Clearly a retrospective award, if it reduced the amount of money an employee was to receive, would be a loss of property either in the sense of the money itself or, more realistically, of the right to sue and the definition of property in the Interpretation and General Provisions Act specifically includes both money and choses in action.
The Panel in their Preliminary Findings, considered that the matter was covered by section 8 (2) the relevant parts of which are:
"(2) Nothing contained in or done under the authority of any law shall be held to be inconsistent with or in contravention of this section -
(a) to the extent that the law in question makes provision for the taking of possession or acquisition of any property
(iv) in the execution of judgments or orders of a court in proceedings for the determination of civil rights or obligations ....."
The appellants point out the use of the word "court" does not include the Panel and thus the protection of sub para (iv) does not cover a case such as this.
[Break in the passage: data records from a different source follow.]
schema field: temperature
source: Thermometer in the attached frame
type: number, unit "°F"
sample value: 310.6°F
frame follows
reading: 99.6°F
They rely on the definition found in section 16(1) of the Interpretation and General Provisions Act which states "court" means any Court of Solomon Islands of competent jurisdiction.
The Trade Disputes Act set up the Panel and gave it power to inquire into disputes and make awards. However, having made the award, the Panel has no powers of enforcement and so it can make no order.
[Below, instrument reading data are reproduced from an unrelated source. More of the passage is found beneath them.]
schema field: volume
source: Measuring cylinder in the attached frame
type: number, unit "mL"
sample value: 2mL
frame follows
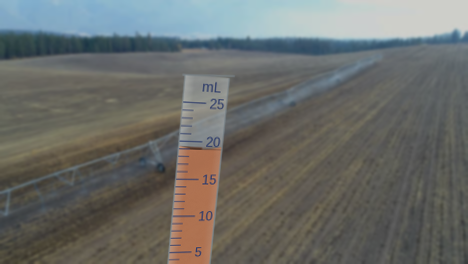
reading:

The effect and enforcement of the award are covered by section 9. Thus 9(3) declares that "it shall be the duty of every party to the award to take all such steps as are reasonably practicable to comply with the award and not to seek to induce any other party to the award to break any of its terms." If however, a party to the award fails in that duty the only means of enforcement is by seeking an order from the High Court and not the Panel.
"9(5). If the High Court finds that the ground on which the application is made is well-founded, the court may, if it considers that it would be just and equitable to do so, grant relief to the applicant in one or more of the following forms.
(6) Those forms are –
(a) an order declaring the rights of the applicant and the respondent in relation to the subject matter of the application;
(b) an order requiring the respondent to pay compensation to the applicant in respect of the breach of duty; and
(c) an order directing the respondent to take such steps for implementing the award as may be specified in the order."
Thus, whilst a retrospective award may have the effect of depriving a party of property that only becomes a compulsory acquisition when the High Court makes an order under section 9. As a result the protection of section 8(2)(a)(iv) of the Constitution applies.
This was the principal basis for the Panel’s finding and I accept it correctly expresses the position.
The appeal is dismissed on both grounds.